Gomez Godoy was also very engaged with the work the orchestra was doing, in the many echoes and exchanges with the other winds, and especially principal clarinet Yann Ghiro. Predictably, given the timbre of her instrument – and Gomez Godoy plays an impressively “bling” gold-keyed one – the plaintive central Andante was a highlight, but the faster music on either side of it was equally lyrical, the most upbeat of Strauss’s compositional Indian Summer.

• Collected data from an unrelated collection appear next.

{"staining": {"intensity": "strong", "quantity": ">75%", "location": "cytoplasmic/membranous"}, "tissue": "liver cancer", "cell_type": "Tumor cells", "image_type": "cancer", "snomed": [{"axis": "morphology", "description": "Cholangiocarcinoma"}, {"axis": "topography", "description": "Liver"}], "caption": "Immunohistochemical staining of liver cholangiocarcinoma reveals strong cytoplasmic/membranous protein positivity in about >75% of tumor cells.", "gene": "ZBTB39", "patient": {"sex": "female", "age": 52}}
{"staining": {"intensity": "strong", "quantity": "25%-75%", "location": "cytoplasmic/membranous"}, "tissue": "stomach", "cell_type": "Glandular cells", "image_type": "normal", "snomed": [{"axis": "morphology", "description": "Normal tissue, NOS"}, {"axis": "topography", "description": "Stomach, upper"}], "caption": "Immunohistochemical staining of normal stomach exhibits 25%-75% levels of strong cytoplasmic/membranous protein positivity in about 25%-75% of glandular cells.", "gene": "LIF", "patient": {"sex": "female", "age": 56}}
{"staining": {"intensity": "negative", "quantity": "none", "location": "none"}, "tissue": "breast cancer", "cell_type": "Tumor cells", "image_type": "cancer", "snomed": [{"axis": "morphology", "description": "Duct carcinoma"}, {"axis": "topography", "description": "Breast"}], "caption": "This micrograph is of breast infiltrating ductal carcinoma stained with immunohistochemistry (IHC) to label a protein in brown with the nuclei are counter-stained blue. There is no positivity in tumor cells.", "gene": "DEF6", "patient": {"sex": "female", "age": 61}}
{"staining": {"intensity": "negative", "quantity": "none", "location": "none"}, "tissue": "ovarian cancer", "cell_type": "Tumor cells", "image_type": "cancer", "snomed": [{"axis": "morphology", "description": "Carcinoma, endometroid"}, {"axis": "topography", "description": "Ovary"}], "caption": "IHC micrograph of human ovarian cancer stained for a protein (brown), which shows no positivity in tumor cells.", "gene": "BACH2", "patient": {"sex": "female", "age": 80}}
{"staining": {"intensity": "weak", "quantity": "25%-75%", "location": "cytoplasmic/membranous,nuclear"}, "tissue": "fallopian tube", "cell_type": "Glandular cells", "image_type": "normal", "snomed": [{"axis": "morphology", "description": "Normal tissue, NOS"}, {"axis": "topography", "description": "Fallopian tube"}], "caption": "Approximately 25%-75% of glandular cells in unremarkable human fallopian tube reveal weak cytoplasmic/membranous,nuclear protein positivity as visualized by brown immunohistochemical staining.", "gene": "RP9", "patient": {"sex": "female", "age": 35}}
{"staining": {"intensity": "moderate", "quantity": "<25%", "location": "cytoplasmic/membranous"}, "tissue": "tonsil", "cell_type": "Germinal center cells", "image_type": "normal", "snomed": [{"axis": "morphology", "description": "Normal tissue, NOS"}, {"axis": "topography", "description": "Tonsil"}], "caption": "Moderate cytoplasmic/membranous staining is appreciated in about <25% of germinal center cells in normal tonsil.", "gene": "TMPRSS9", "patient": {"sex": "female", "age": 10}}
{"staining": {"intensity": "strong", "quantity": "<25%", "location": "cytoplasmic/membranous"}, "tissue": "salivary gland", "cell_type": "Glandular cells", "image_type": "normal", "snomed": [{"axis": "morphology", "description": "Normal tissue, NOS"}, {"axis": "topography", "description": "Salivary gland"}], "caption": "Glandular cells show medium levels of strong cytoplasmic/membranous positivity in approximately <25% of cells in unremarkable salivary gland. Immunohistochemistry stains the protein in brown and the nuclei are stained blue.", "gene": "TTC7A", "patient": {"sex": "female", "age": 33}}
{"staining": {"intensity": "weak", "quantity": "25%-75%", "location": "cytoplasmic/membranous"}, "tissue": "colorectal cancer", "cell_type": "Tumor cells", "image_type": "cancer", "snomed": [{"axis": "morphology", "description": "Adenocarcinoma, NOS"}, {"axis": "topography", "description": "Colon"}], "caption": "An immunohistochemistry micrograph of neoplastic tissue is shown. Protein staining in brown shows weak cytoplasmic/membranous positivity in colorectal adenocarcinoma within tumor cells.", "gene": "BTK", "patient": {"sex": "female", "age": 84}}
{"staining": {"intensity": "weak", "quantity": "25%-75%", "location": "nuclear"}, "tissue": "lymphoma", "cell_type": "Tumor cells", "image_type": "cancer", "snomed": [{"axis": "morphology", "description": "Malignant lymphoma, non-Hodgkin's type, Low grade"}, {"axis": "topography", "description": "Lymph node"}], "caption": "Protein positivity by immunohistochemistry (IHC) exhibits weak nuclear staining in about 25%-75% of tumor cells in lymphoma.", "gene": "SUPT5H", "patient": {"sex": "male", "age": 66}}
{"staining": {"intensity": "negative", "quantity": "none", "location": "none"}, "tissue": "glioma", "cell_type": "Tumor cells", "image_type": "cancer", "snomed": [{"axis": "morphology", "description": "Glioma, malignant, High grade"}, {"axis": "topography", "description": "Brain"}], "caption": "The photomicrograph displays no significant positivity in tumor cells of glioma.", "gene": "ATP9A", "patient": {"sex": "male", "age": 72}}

The real rarity of Pintscher’s programme was Alexander Zemlinsky’s 1934 Sinfonietta, which opened the concert in its first performance by the orchestra. The work demands much of the strings from the start, and they delivered clear, focussed playing across the sections, with fine solos from leader Laura Samuel.
Zemlinsky’s score is edgy and colourfully orchestrated and sounds increasingly of its time as it progresses – not at all in a bad way – through the central “Ballade” to the cabaret and jazz inflections of the third and final movement, building in pace and volume.
This is very dramatic music, which had its US premiere at Carnegie Hall in 1940, only two years before the Viennese composer died in exile in New York. Unlike some more fortunate fellow refugees from the Nazis, he was a great loss to Hollywood.
Programme repeated at Aberdeen Music Hall on Friday September 30 and available on BBC Sounds.